WHAT IS EXPECTED
Would you repeat the code review comment below in full, word for word, including its quoted diff lines?

This doesn't look good.  Previously we used a boolean to control
this now you are using flags which contains other things?

I don't see the flags expanding that much more, so instead of
this I'd just change the function to take two booleans.
is_pmem, is_dynamic

>          .DPA_offset = 0,
> -        .DPA_length = memory_region_size(mr),
> +        .DPA_length = size,
>      };
>  
>      /* Header always at start of structure */
> @@ -158,21 +159,28 @@ static int ct3_build_cdat_table(CDATSubHeader 
> ***cdat_table, void *priv)

DATASET EXTRACT

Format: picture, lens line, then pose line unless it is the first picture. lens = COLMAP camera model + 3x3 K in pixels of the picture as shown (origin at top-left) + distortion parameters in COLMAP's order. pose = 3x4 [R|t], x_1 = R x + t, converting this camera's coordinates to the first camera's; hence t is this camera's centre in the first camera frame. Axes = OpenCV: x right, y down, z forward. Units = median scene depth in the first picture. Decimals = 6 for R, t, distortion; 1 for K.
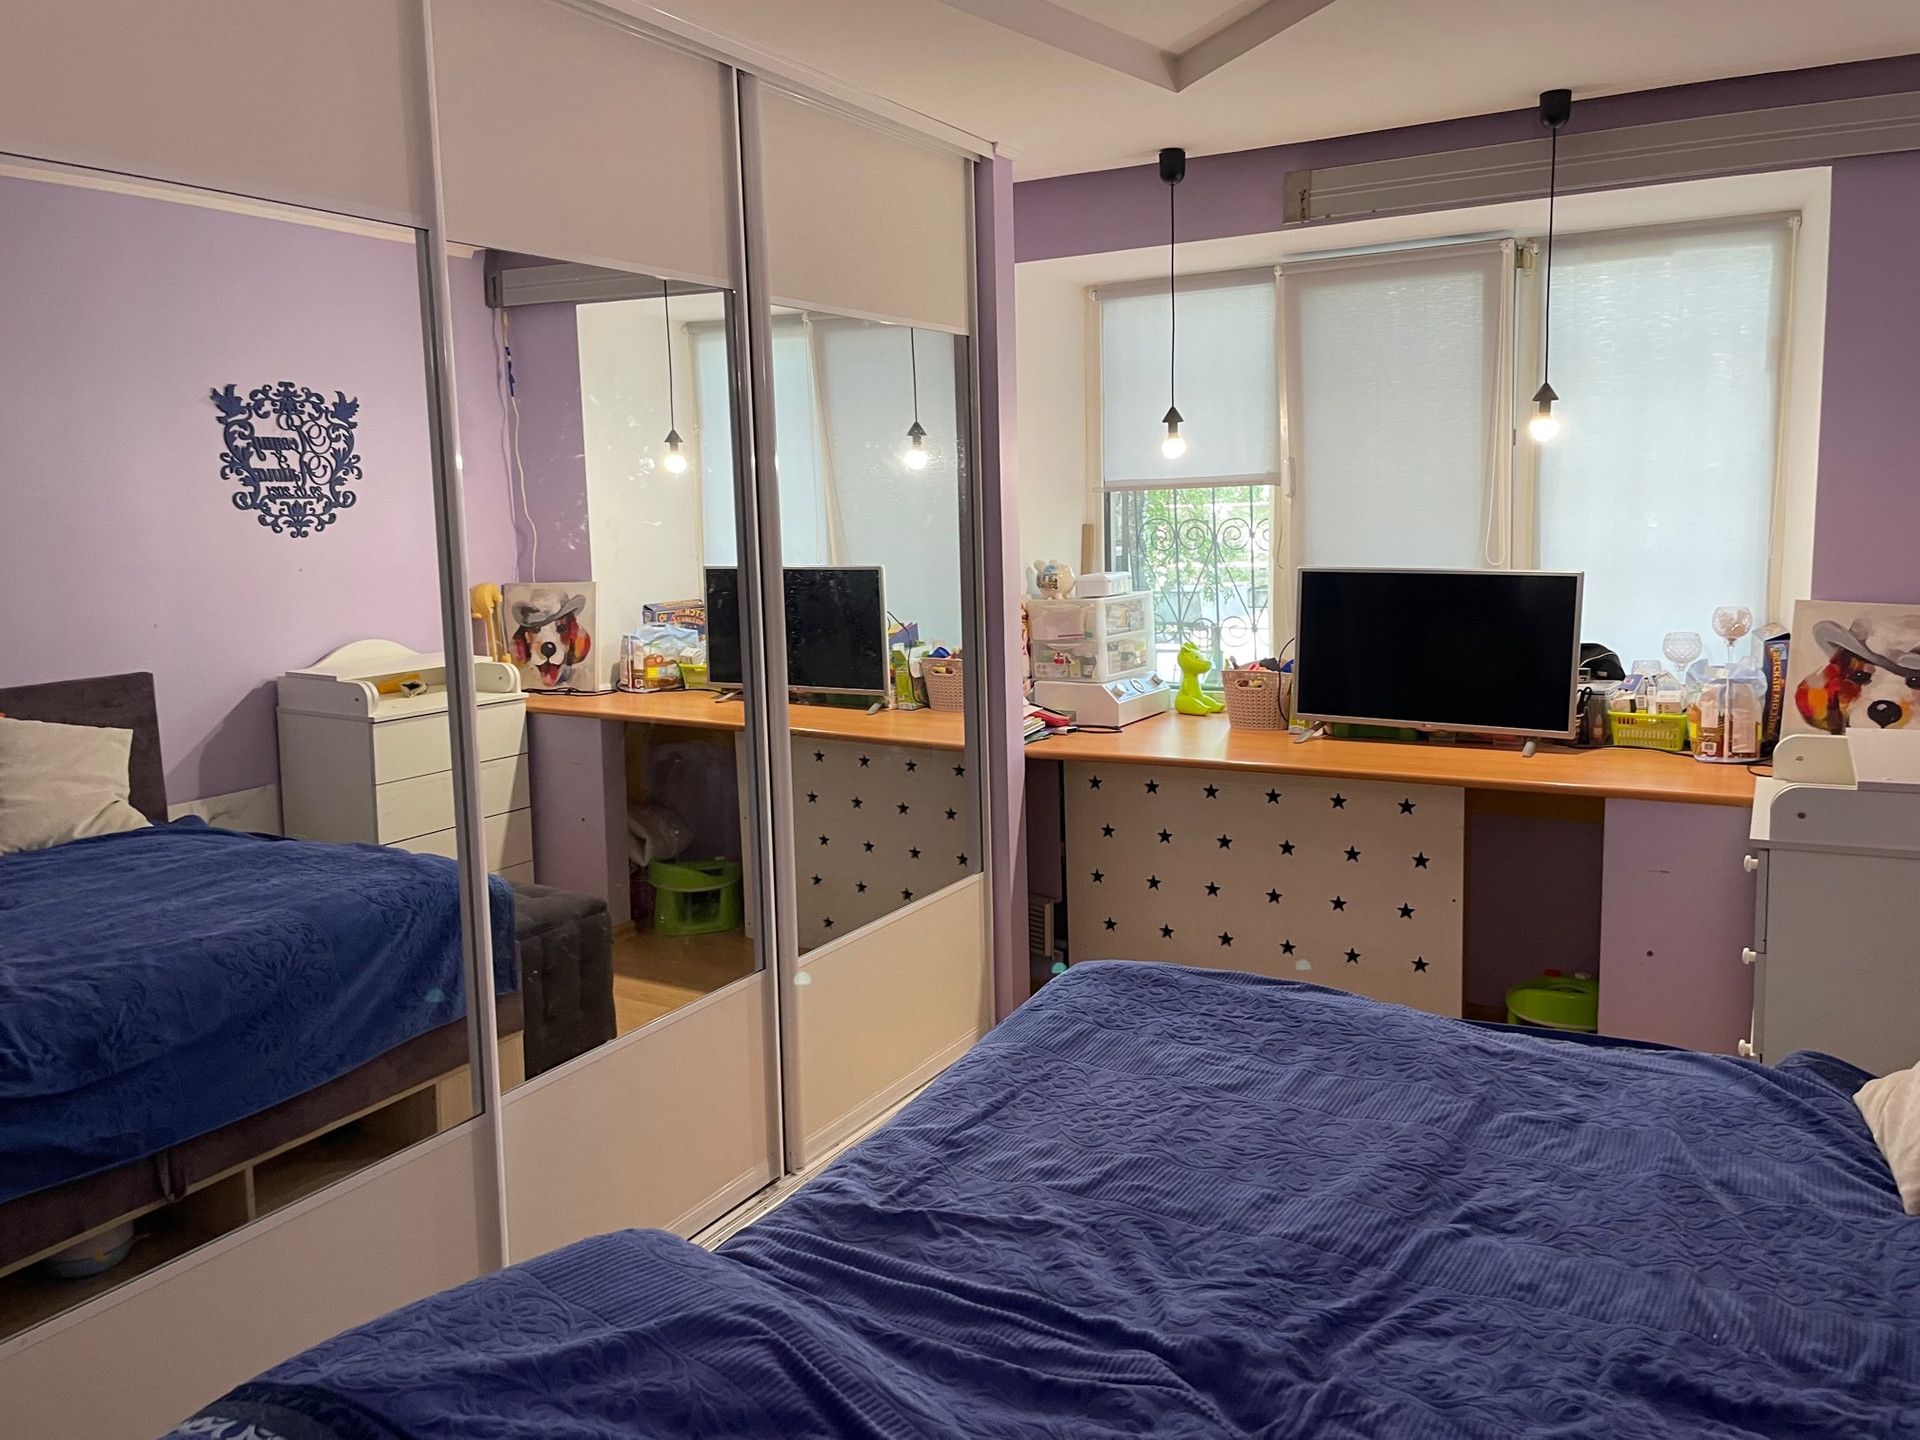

OUTPUT FOR THIS EXERCISE
This doesn't look good.  Previously we used a boolean to control
this now you are using flags which contains other things?

I don't see the flags expanding that much more, so instead of
this I'd just change the function to take two booleans.
is_pmem, is_dynamic

>          .DPA_offset = 0,
> -        .DPA_length = memory_region_size(mr),
> +        .DPA_length = size,
>      };
>  
>      /* Header always at start of structure */
> @@ -158,21 +159,28 @@ static int ct3_build_cdat_table(CDATSubHeader 
> ***cdat_table, void *priv)